Modern subatomic physics, of course, recognises no such distinction between ‘being’ and ‘doing’; at a fundamental level, matter-as-substance and matter-as-energy are interchangeable (and, as I shall argue towards the end of the study, Diderot himself comes close to a similar position). Nevertheless, the division is both justifiable and useful within the context of eighteenth-century philosophies of nature. For, as many scholars have pointed out, the trend towards nature as an integrated, active phenomenon, in place of the cartesian view of passive étendue only incidentally endowed with motion, was crucial to the development of scientific thought in the mid-eighteenth century. Debate and development on such issues as Newtonian attraction, inertia, electricity and magnetism, chemical reactions, not only contributed directly to the advancement of physics and chemistry, but also (like cartesian mechanism) impinged upon the perennial biological questions, themselves being investigated from a new and exciting angle.
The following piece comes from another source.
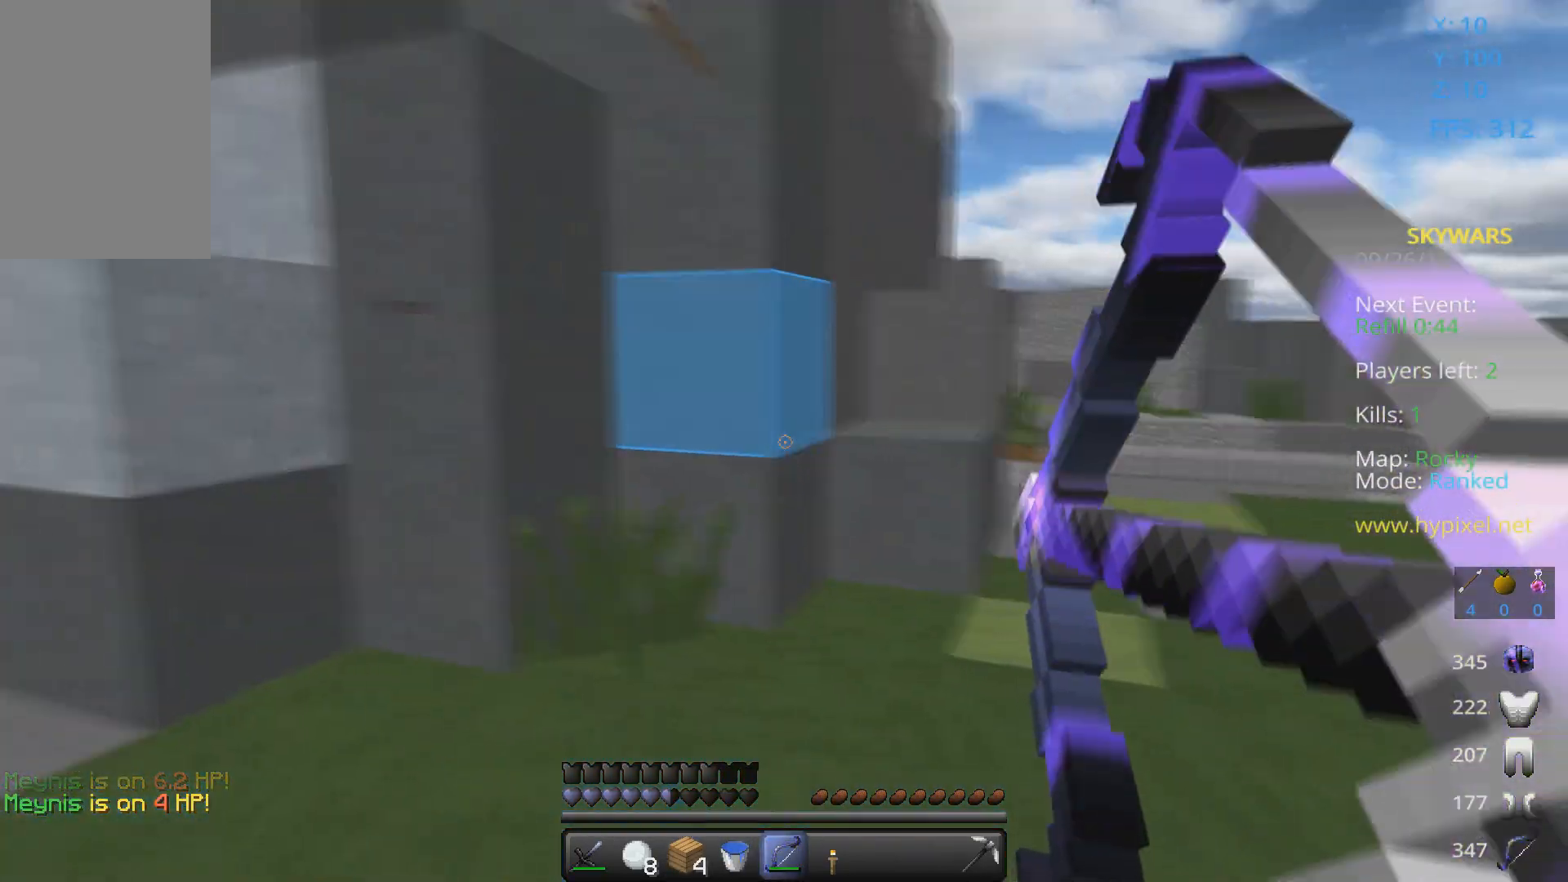
{"keys": ["space", "w"], "mouse": ["left"], "events": [[67, "mouse_left", "up"], [133, "mouse_right", "up"], [267, "space", "down"], [467, "mouse_left", "down"]]}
As a philosopher rather than a practising scientist, Diderot was ideally placed to draw freely and creatively on all these areas, and his speculations on what we might call ‘the nature of nature’ are highly characteristic of the new approach. He comes increasingly to discuss and define natural phenomena (organic and inorganic alike) from the point of view of nature’s powers – in the spirit of Renaissance naturalism, but from the perspective of up-to-date scientific findings. It is in this sense that I refer to a ‘concept of physical energy’.
Given the organic quality of Diderot’s thought, it is not surprising to find the idea of energy recurring in other areas of his works. If man is composed of matter – active matter – than all human activity, be it moral, political, aesthetic, becomes capable of interpretation in terms of energy. I share Chouillet’s conviction that this is a crucial aspect of Diderot’s overall philosophy, which deserves to be more widely recognised and more fully understood.
Preface
Introduction
1. The metaphysical foundations
A. Essai sur le merite et la vertu (1745)
B. The Pensées philosophiques (1746)
C. La Promenade du sceptique (1747)
D. Lettre sur les aveugles (1749)
2. Transition: from the Lettre sur les aveugles to the
Pensées sur l’interprétation de la nature (1749-1753)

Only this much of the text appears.